Note-se a lembrança com o “conto do pé de zimbro” dos irmãos Grimm, ao mesmo
tempo semelhante e diferente.
25. Em “ O
conto do pé de zimbro”, veja-se a canção do pássaro mágico: “Minha mãe me matou, meu pai me comeu./Minha irmã,
Marlene, meus ossos recolheu, /Em seda os envolveu, e sob o zimbro os
depositou./ Bela ave canora agora sou!” O conto do pé de
zimbro (em alemão Vom
Machandelbaum) é um conto popular alemão recolhido pelos irmãos Grimm no
primeiro volume dos Contos de infância e
do lar (Kinder- und Hausmärchen, 1812, n° KHM 47).
26. Termo
científico: Especiação é o processo evolutivo pelo qual as espécies vivas se formam. Este processo pode ser uma transformação gradual de uma
espécie em outra (anagênese) ou pela divisão de uma espécie em duas por cladogênese.
27.
Jogo com o grego clássico. Há duas noções nos clássicos gregos que se opõem:
anábase e catábase, ou seja, subir à fonte ou descer às profundezas. Saint-John
Perse publica em 1924 um longo poema épico chamado Anabase. A partir dos dois termos clássicos, Césaire cria diábase:
do ponto de vista etimológico, passar através. Quem passa através do espaço e
do tempo evidentemente é Exu.
28.
Duas outras características da poética de Césaire: a miniaturização e a
gigantização de elementos da natureza e do seu próprio eu.
29.
A lembrança do castigo de Prometeu é clara: o Filantropo é punido por Zeus pelo
seu amor aos homens, ao roubar o fogo dos deuses. Seu fígado, que renasce sem
cessar, é devorado por uma águia.
30.
Laminaire é um tipo comum de alga que
se agarra aos rochedos perto das costas do mar das Caraíbas. Quando o poeta
afirma eu=laminária (moi, laminaire...)
sugere um outro tipo de enraizamento nas Américas, a meio caminho da terra e do
mar.
31. Em “Igitur ou la Folie d’Elbehnon”, obra inacabada (1869), Stéphane Mallarmé
(1842-1898) afirma a “auto-realização do ato poético” no qual “joga o acaso”,
podendo o poema prescindir até mesmo de tema ou assunto. “Un
coup de dés jamais n’abolira le hazard” (= um jogo de dados nunca abolirá o
acaso). Ao Igitur de Mallarmé,
Césaire responde sibilina e decididamente: não. Ao Igitur, solvitur.
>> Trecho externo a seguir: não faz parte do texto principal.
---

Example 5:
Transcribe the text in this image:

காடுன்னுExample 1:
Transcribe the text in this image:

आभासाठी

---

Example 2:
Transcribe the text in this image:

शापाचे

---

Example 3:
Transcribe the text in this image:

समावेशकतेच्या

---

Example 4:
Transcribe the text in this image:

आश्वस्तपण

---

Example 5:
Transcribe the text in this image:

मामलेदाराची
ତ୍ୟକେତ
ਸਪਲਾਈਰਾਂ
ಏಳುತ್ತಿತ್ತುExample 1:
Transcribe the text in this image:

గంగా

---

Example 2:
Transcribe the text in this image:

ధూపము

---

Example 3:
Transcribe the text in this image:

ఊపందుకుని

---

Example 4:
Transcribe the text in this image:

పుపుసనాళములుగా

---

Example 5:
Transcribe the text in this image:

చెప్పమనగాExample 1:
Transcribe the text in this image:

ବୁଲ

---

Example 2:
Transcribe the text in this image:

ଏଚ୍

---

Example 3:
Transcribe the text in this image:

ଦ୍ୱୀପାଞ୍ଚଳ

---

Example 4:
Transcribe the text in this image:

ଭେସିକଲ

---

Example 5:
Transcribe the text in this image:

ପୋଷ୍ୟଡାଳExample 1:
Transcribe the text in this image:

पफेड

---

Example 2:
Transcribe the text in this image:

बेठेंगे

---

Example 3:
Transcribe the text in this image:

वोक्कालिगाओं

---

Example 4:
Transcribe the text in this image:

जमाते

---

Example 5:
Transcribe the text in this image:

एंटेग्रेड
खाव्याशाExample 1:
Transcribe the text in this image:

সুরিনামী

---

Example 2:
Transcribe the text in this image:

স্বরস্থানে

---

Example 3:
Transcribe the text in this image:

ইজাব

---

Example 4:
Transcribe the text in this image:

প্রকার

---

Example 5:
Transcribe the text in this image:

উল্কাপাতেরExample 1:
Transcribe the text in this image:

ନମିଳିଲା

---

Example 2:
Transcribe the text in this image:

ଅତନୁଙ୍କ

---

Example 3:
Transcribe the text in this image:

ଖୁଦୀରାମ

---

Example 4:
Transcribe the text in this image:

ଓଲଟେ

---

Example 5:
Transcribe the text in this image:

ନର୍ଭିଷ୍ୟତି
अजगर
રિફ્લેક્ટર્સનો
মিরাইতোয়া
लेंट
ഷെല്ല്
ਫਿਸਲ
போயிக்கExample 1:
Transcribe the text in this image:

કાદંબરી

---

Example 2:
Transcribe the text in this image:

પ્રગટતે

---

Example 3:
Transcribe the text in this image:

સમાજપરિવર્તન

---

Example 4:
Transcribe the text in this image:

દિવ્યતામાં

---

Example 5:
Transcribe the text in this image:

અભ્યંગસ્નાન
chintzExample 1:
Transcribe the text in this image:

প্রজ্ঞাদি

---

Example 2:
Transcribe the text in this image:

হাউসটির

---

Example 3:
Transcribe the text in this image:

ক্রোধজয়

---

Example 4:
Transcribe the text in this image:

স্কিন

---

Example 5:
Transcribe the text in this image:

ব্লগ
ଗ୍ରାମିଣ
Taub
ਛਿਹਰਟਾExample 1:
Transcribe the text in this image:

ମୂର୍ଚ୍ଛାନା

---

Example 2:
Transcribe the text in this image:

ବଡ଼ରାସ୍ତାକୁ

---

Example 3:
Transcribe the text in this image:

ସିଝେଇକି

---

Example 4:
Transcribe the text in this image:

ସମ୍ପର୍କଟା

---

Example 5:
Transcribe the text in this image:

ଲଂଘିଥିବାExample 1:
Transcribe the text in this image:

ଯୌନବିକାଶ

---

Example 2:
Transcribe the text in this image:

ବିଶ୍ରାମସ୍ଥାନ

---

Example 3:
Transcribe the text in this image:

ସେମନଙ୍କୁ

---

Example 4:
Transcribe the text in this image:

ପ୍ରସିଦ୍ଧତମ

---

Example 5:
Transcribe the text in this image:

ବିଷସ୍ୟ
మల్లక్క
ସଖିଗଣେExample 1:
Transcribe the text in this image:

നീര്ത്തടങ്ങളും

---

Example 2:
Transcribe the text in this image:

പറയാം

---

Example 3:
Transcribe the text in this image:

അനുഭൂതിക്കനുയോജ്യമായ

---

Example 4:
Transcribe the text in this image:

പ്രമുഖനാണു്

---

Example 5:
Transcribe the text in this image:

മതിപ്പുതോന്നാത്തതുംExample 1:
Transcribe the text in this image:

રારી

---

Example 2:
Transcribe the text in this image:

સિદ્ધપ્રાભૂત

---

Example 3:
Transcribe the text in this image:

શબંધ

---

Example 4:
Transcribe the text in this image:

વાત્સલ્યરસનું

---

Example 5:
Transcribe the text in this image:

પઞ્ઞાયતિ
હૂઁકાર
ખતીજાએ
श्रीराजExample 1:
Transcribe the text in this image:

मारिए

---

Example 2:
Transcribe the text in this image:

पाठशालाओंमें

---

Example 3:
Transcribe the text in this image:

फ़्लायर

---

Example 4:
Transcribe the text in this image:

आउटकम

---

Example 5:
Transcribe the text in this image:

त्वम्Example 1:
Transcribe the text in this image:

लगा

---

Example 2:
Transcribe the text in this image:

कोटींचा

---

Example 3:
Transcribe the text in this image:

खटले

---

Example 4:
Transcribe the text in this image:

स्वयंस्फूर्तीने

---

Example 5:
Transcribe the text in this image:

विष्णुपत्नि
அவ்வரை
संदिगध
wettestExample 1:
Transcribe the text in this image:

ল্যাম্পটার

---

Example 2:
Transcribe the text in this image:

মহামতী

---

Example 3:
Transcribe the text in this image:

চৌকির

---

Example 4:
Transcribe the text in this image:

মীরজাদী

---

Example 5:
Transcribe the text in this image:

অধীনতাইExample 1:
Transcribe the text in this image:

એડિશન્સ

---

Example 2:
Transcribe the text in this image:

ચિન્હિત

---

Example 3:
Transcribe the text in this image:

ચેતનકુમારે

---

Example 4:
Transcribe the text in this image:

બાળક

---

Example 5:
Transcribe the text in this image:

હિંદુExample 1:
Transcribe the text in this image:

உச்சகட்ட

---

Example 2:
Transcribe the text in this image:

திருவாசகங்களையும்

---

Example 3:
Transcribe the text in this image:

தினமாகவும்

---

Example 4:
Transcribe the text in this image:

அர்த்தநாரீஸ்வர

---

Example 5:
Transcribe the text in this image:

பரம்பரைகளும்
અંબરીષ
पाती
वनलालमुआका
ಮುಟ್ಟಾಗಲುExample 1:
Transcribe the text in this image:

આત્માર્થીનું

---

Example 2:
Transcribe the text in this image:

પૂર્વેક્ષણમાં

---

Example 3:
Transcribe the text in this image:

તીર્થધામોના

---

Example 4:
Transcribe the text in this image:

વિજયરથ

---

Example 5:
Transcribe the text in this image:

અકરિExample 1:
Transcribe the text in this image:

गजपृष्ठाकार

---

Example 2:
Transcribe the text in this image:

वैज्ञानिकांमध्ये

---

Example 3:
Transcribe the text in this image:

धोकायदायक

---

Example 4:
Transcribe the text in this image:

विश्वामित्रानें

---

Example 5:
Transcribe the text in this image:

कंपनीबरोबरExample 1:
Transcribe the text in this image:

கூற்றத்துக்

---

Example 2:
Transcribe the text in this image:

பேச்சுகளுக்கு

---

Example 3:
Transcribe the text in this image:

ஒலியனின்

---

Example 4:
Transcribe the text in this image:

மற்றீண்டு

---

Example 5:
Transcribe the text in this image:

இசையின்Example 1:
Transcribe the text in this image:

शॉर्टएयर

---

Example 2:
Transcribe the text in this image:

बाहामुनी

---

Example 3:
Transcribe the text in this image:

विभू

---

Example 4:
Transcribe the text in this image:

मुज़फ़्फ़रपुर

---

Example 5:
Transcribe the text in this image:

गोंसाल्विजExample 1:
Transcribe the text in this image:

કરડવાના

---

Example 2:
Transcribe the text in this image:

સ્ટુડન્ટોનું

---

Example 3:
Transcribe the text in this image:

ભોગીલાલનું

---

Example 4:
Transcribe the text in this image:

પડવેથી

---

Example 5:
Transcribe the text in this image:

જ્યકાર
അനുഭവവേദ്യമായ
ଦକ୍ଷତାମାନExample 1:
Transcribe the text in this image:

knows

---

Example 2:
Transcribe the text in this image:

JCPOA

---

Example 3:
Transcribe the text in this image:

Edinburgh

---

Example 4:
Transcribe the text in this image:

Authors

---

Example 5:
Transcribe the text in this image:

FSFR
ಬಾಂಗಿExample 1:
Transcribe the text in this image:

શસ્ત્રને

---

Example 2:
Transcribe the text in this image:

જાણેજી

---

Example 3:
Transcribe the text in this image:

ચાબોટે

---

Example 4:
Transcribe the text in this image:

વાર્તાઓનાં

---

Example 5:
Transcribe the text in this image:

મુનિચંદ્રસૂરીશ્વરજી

A ilha natal, diminuta sobre as cartas
geográficas, “sem esta cólera” seria comparável ao excremento de aves, mal
diluído pelas águas do mar. Uma anedota muitas vezes repetida, citada inclusive
por Glissant num dos seus ensaios, afirma que de Gaulle teria dito: “entre la France (ou l’Europe) et l’Amérique,
je ne vois que poussière” (entre a França, ou a Europa, e a América só vejo
poeiras). O tema, mesmo sem a frase que se atribui a de Gaulle, é importante:
está em Césaire desde os seus primeiros poemas. Ele abre o Cahier na sua versão definitiva, a partir de edição de Bordas
(março 1947). A visão do alto, do ponto de vista de uma grande ave que desce em
vôo planado para as ilhas – visão escópica – é frequente Césaire que não cessa
de descrever e cantar “ cette mer
pouilleuse d’îles” (= esse mar piolhento de ilhas).